Document excerpt:
#####

3 Best Strategies to Research Residency Programs
As a new fourth year med student, 'tis the season to research which programs I want to send my application to this fall.
Trying to pick a residency program is like trying to buy a suit (or dress) online. As great as it looks on-screen, you'll never know if it is a great fit until you try it on yourself. The good news is that we all end up becoming doctors. The bad news is that it doesn't matter where you go, its going to be very hard at first. Below are 3 ways I'm using to research my prospective programs as I plan to apply to anesthesiology residency +/- prelim programs.
BONUS: Because you made it this far, I've included my most essential resource in residency comparisons at the bottom!
1. AAMC Careers in Medicine
"Careers in Medicine" (CiM) is great for exploring a field of medicine in general. As you can see in the above screen shot, under the "Choose Your Specialty" tab, there are quizzes to learn more about yourself and examine your work environment values. There is also an exhaustive list of specialties with information like Work Hours, Competitiveness, Program Size, Typical Procedures, and Salary.
CiM is a great place to start, especially if you are unsure of what field you will go into. The actual information on each program is minimal in comparison. There are links to the program's actual website and FREIDA, which will be discussed later.
CiM requires that you have an AAMC login, which you should all have if you used AMCAS to apply to med school.
2. Doximity Residency Navigator
Doximity Residency Navigator is another great search tool because it synthesizes objective and subjective information in a clever and engaging way. Doximity definitely wins the award for the best looking platform. You can search a specialty by reputation, which is VERY subjective (I can't stress that enough), which can be helpful in narrowing down what spectrum of the programs you want to aim for based on your personal statistics.
What I enjoy about Doximity is the anonymous comments from current residents/former residents about the program. Are these comments all legit? Maybe not every single one, but I'm not sure what kind of loser you would have to be to spend your day trying to hack Doximity to persuade poor medical students to apply or not apply somewhere... Seems like a low yield strategy to influence people. The comments give a sense of what the program is like from the inside- the analogous equivalent of Amazon reviews describing your prospective suit's fit.
Doximity also requires you to have a login and some way to verify your student/resident/physician status through email. It is a very quick process if you haven't done it already.

#####

Listed entries:
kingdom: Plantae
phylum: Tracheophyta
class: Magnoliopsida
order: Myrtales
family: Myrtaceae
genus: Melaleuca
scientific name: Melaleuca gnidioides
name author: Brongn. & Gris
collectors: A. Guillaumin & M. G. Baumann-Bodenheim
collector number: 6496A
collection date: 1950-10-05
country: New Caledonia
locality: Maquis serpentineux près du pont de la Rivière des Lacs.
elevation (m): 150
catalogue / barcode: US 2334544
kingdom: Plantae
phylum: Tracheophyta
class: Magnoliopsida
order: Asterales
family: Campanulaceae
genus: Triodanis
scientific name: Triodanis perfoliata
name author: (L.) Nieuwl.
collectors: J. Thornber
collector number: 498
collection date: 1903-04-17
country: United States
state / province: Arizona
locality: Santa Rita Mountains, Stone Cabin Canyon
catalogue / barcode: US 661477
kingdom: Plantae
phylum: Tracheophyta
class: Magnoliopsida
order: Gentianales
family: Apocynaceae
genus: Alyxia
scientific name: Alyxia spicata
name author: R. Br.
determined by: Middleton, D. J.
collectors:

#####

Required action 1: According to the article on researching residency programs, why is Doximity Residency Navigator a great search tool? Answer in one to three sentences.
Required action 2: Resume the article on researching residency programs from the point where it stops.

Exercise output 1: Doximity Residency Navigator is a great search tool because it synthesizes objective and subjective information in a clever and engaging way.

Exercise output 2:
"FREIDA online" is the mother of residency search tools. It is all the information that an actual residency program would give you about themselves. Practical details like resident salary, health insurance, childcare options, housing options, and many more are all included in varying capacity. This is the "OK, I could legitimately end up starting this program 12 months from now" website. That's the difference between applying for med school and applying for residency. This time around we WILL end up somewhere, we just don't know where yet.
If you are short on time and only want to review one resource, FREIDA will give you the most bang for your buck. Speaking of bucks, FREIDA requires you to be an AMA member to use this service. I like to use FREIDA to compare nitty gritty details like health insurance, food stipends, and hour comparisons.
BONUS: Cost of Living Calculator
Sperling's Best Places Cost of Living Calculator is an excellent tool to give you just the right amount of information to help you make your decision without overwhelming you with too many details. My wife and I use it every time we are considering a program. I like the extra details besides cost that it includes, like a relative crime rating.
I will give the caveat that the above calculator does a great job comparing cities IF you put in the exact city where you plan to live. If you are comparing 2 downtown areas, it is very effective. If you are comparing 1 downtown area with 1 suburb where your home actually would be, the calculator is less effective. But, by putting in a city that you don't plan to live within the actual borders, you will skew your data, so be literal with your search input.
PS- the income part of the equation is extremely helpful since you'll know pretty much exactly how much you'll be making over the next 4 years.
I hope you find the above tools as useful as I do, and I wish you the best on your quest for the perfect residency, "suited" just for you. Let me know what you think and where you end up applying!